For both of these tasks, existing methods often lack either scalability or interpretability. Scalability is especially important as dataset sizes grow and it is often necessary to be able to process streaming data online without being able to store it. Interpretability helps to understand a given result and is of increasing importance if actions have to be taken based on the modeling result. Such actions often need to be justified to customers or other stake-holders based on information extracted from the model. In this thesis, both scalability and interpretability are achieved by focusing on generative Bayesian topic models for text data. These models are applicable in the supervised as well as the unsupervised setting while maintaining interpretability in both cases.
Overall, four novel topic models are proposed in this thesis. These models allow to not only cluster and classify the data but also to assign a semantic interpretation to each cluster that helps to understand its content. This way, it is possible to understand why a text document was assigned a certain topic. At the same time, the proposed models are scalable to large datasets and able to handle streams of data.

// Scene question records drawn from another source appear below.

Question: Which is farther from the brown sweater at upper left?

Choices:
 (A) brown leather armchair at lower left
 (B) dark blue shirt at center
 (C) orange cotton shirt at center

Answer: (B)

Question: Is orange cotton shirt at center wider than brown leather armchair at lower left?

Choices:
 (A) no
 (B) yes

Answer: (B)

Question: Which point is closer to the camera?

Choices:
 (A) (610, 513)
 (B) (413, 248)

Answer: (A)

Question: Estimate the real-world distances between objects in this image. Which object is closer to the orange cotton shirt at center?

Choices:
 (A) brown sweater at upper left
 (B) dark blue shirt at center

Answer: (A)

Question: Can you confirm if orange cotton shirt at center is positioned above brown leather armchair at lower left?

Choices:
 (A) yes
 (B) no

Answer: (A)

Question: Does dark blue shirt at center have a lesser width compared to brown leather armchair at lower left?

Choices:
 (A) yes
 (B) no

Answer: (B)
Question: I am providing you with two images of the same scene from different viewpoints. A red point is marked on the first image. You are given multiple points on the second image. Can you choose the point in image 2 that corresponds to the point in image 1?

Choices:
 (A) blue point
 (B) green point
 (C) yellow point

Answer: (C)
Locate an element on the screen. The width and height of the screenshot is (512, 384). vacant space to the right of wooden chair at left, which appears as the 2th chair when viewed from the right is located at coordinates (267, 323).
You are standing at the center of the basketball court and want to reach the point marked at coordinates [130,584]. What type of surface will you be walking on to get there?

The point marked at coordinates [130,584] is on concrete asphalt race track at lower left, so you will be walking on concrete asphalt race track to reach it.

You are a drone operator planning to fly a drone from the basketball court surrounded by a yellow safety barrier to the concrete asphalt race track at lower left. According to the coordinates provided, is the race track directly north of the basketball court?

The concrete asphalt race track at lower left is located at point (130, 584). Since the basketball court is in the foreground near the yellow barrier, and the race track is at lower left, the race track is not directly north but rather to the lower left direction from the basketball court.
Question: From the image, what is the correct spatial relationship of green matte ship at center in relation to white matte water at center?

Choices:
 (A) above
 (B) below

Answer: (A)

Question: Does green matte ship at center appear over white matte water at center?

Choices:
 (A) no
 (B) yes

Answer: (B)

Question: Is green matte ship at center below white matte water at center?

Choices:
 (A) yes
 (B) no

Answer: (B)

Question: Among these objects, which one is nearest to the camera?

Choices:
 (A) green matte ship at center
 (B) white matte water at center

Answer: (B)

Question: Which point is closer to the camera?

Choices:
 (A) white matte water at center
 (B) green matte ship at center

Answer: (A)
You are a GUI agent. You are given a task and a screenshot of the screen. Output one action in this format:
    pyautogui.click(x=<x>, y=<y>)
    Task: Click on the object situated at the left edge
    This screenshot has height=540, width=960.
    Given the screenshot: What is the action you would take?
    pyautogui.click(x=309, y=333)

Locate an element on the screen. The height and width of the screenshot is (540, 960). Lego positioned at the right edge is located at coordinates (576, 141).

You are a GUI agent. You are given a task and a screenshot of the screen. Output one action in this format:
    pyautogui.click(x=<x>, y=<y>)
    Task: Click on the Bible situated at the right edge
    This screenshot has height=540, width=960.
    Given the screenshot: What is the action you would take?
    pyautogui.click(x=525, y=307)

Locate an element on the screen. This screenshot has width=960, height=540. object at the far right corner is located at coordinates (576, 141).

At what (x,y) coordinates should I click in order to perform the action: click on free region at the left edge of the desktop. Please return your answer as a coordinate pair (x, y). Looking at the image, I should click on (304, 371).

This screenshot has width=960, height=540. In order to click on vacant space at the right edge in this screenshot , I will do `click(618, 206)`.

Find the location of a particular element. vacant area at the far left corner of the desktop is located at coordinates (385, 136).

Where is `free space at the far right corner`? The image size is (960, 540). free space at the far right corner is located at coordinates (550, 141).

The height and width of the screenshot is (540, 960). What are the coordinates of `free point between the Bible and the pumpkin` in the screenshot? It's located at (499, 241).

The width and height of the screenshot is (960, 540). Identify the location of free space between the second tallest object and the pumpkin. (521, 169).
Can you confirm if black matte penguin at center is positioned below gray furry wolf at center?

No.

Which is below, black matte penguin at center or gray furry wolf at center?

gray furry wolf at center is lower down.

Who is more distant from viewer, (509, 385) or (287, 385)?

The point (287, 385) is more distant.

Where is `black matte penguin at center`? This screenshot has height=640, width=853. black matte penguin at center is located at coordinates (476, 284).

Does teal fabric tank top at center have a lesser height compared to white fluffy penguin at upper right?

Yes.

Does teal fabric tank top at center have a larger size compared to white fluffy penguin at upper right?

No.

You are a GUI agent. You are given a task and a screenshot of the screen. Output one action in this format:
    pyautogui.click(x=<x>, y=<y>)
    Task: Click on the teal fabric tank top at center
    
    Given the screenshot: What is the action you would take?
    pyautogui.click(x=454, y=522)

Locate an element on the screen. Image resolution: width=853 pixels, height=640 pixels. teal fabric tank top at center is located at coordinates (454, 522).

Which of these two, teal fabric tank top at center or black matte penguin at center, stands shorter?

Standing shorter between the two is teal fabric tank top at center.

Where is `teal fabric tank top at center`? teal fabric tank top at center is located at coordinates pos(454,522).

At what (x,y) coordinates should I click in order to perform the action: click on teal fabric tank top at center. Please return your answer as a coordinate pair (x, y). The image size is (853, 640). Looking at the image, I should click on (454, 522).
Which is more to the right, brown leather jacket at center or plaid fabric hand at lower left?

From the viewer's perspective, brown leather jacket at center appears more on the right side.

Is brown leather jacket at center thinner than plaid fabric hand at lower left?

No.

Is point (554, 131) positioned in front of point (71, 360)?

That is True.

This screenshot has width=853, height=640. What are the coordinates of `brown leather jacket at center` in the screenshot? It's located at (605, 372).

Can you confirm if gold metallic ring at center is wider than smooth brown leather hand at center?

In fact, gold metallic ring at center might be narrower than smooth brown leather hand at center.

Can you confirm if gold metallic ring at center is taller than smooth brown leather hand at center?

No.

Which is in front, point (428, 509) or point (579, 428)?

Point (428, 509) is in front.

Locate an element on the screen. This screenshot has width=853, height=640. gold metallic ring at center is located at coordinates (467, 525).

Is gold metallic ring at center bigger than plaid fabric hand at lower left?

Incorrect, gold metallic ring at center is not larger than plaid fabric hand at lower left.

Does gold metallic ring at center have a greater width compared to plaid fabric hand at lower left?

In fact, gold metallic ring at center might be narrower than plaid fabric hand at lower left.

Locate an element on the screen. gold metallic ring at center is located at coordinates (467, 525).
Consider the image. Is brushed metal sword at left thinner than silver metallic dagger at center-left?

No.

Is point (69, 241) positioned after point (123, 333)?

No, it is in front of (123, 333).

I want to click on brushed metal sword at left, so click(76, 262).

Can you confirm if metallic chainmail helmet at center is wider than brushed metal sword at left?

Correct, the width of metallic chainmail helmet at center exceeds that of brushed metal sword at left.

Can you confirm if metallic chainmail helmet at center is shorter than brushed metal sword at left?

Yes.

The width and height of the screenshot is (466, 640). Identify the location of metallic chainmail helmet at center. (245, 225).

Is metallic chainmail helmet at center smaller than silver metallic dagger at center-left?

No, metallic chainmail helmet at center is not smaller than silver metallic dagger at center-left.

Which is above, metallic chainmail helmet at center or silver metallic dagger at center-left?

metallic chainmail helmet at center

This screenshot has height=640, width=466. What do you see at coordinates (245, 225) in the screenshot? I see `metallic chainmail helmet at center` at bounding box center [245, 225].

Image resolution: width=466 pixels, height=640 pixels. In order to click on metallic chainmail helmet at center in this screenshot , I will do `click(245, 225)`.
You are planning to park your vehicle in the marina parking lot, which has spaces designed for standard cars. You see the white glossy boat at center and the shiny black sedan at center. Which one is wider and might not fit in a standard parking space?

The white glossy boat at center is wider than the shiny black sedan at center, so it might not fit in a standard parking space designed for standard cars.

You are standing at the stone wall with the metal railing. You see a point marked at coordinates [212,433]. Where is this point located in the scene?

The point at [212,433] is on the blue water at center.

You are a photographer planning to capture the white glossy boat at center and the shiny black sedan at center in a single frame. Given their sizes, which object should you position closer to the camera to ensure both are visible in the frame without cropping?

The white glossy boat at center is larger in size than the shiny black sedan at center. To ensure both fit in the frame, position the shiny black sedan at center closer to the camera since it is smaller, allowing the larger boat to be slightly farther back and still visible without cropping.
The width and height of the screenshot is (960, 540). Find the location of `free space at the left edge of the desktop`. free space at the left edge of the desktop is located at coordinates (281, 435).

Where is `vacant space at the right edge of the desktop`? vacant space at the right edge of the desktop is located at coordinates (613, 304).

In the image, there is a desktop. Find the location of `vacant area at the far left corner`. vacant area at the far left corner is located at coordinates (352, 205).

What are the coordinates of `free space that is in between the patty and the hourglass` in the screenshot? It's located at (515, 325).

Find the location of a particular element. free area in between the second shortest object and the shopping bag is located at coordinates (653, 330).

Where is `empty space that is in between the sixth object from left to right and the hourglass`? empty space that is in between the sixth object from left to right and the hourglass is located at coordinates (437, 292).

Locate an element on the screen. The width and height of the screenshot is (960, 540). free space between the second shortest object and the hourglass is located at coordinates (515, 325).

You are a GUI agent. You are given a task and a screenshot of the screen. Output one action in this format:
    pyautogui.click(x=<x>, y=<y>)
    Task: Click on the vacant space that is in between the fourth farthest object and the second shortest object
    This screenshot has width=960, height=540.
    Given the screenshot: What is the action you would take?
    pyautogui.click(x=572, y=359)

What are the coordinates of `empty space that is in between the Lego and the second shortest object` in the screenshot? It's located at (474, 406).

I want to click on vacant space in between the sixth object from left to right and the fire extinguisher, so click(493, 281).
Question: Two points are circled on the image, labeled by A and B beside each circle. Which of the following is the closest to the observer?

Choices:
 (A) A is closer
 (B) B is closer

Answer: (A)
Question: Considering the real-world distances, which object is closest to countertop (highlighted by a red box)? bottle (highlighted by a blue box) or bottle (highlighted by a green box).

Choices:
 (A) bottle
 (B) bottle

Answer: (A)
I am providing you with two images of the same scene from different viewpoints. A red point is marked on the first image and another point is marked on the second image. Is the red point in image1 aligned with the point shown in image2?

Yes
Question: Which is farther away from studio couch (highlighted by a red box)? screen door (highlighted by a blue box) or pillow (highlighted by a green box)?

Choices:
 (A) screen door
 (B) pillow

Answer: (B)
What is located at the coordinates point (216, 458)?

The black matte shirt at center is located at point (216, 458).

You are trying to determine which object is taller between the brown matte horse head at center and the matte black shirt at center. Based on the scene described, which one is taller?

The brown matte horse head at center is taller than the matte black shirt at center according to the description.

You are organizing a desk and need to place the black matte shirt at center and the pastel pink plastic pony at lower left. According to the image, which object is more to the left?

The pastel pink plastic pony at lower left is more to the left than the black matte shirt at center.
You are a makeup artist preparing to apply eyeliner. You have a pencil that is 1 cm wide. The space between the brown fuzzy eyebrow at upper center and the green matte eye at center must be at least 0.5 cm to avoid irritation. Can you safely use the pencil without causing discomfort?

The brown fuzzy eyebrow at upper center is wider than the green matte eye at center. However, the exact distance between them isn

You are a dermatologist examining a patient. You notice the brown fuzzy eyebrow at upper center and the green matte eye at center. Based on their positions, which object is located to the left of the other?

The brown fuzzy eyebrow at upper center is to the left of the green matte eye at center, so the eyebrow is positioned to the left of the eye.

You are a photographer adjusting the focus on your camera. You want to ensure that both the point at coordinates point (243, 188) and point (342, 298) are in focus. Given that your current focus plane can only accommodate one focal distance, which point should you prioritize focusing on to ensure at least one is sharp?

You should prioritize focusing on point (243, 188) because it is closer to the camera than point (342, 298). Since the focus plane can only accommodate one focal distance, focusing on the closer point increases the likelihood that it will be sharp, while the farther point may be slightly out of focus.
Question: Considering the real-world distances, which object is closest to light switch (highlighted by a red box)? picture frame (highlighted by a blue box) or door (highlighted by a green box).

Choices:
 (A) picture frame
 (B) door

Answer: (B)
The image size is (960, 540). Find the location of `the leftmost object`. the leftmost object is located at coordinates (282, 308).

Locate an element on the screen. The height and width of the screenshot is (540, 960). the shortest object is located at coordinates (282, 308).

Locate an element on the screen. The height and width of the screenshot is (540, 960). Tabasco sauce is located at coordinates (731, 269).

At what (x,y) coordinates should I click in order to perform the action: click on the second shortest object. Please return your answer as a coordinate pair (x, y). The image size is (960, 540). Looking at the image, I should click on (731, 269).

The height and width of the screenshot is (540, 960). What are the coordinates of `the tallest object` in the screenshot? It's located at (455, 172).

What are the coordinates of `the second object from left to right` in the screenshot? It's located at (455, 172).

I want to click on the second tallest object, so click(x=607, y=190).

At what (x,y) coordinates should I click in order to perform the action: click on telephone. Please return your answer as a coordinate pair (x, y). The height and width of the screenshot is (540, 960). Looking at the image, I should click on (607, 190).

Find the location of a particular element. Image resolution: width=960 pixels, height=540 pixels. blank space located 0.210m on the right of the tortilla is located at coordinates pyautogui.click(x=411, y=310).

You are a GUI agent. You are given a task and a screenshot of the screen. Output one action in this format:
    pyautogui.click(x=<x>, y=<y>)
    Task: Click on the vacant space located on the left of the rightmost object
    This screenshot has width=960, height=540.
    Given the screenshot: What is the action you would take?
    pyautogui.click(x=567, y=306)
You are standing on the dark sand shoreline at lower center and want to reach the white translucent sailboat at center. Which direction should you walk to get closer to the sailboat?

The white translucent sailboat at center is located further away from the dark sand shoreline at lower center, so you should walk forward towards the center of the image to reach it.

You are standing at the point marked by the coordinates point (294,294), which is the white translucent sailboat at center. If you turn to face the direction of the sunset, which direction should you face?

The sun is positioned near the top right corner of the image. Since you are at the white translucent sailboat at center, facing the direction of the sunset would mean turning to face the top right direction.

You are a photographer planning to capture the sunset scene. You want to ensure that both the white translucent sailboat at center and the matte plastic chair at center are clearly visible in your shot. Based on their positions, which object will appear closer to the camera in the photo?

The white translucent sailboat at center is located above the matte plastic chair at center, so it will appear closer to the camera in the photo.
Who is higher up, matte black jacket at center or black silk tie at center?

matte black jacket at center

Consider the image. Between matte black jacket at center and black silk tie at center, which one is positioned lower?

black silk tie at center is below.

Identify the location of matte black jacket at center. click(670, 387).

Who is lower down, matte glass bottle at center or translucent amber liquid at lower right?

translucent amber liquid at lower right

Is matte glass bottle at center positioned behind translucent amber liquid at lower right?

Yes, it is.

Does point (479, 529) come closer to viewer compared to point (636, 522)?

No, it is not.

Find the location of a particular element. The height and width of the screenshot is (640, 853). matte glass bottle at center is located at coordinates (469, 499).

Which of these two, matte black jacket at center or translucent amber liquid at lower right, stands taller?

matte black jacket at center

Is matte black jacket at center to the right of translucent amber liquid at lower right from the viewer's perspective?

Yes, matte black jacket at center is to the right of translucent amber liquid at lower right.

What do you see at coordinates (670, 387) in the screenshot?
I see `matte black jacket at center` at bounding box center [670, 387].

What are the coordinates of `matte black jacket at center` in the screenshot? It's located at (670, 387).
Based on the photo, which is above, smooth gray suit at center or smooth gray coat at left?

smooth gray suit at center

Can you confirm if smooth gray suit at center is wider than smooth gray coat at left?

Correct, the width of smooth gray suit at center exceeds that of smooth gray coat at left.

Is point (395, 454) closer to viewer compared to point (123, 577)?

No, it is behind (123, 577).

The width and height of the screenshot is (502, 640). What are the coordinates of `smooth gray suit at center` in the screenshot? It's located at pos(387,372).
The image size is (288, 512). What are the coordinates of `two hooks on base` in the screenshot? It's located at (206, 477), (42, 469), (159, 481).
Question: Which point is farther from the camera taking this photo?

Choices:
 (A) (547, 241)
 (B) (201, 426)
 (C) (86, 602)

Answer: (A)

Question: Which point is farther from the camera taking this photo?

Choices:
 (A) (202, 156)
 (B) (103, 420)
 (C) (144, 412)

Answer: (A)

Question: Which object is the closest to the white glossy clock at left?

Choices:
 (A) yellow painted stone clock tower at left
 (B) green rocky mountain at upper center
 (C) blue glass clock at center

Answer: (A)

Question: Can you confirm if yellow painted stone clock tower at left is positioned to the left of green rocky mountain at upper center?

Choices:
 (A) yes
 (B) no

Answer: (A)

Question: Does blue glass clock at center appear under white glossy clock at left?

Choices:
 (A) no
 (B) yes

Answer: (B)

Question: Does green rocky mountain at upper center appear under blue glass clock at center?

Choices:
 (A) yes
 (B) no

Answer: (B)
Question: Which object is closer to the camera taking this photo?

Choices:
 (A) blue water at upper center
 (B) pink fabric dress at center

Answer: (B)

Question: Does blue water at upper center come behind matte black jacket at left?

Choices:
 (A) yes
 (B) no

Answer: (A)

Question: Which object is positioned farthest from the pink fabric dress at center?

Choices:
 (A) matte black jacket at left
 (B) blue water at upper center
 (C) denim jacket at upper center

The first model is trained online and used for multi-label classification of text, meaning that each document may be assigned several labels that possibly exhibit dependencies. The second model is a nonparametric multi-label topic model that utilizes a novel sampling method to make it more efficient. Its nonparametric nature allows it to model different label frequencies. The third model is also nonparametric and trained with a hybrid Variational-Gibbs sampling training algorithm that takes advantage of sparsity. The last model is trained online and tracks changes of topics over time to analyze the German media with respect to the refugee crisis. In conclusion, this thesis demonstrates the manifold possibilities and flexibility of the topic model framework for complex settings such as multi-label classification by exploring different learning and sampling strategies.